* Text block:
==============================

Number of possibilities, triangles with different colors?

Hi everybody,

 

I'm doing research with triangles. Here's my problem:

 

Imagine three points (a triangle). There are four possible colors to color an edge with. You can use the colors as often as you'd like. How many different triangles can you form? The answer isn't as straightforward as 4^3, because a rotation is not a "new triangle". My answer by just writing all 4^3=64 possibilities down and the categorize them gave 16 different possibilities. Would any of you know how to theoretically get this number instead of just writing them all down? The attachement shows all 16 triangles (in my case i swapped the four colors for four different arrows, but that doesn't matter)

==============================

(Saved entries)
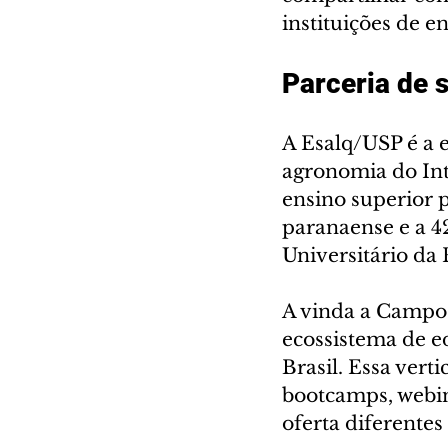
instituições de en
Parceria de 
A Esalq/USP é a e
agronomia do Inte
ensino superior p
paranaense e a 4
Universitário da
A vinda a Campo 
ecossistema de e
Brasil. Essa vert
bootcamps, webin
oferta diferentes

==============================

* Problem set:
[A] Return the passage from the triangle coloring post starting at "I'm doing research" and ending at "that doesn't matter)".
[B] Answer these questions using the triangle coloring post:
(i) How many colors can be used to color an edge?
(ii) How many different triangles did the writer arrive at after categorizing the possibilities?
(iii) What did the writer swap the four colors for in their own case?

* Solutions in order:
[A]
I'm doing research with triangles. Here's my problem:

 

Imagine three points (a triangle). There are four possible colors to color an edge with. You can use the colors as often as you'd like. How many different triangles can you form? The answer isn't as straightforward as 4^3, because a rotation is not a "new triangle". My answer by just writing all 4^3=64 possibilities down and the categorize them gave 16 different possibilities. Would any of you know how to theoretically get this number instead of just writing them all down? The attachement shows all 16 triangles (in my case i swapped the four colors for four different arrows, but that doesn't matter)

[B]
(i) Four.
(ii) 16.
(iii) Four different arrows.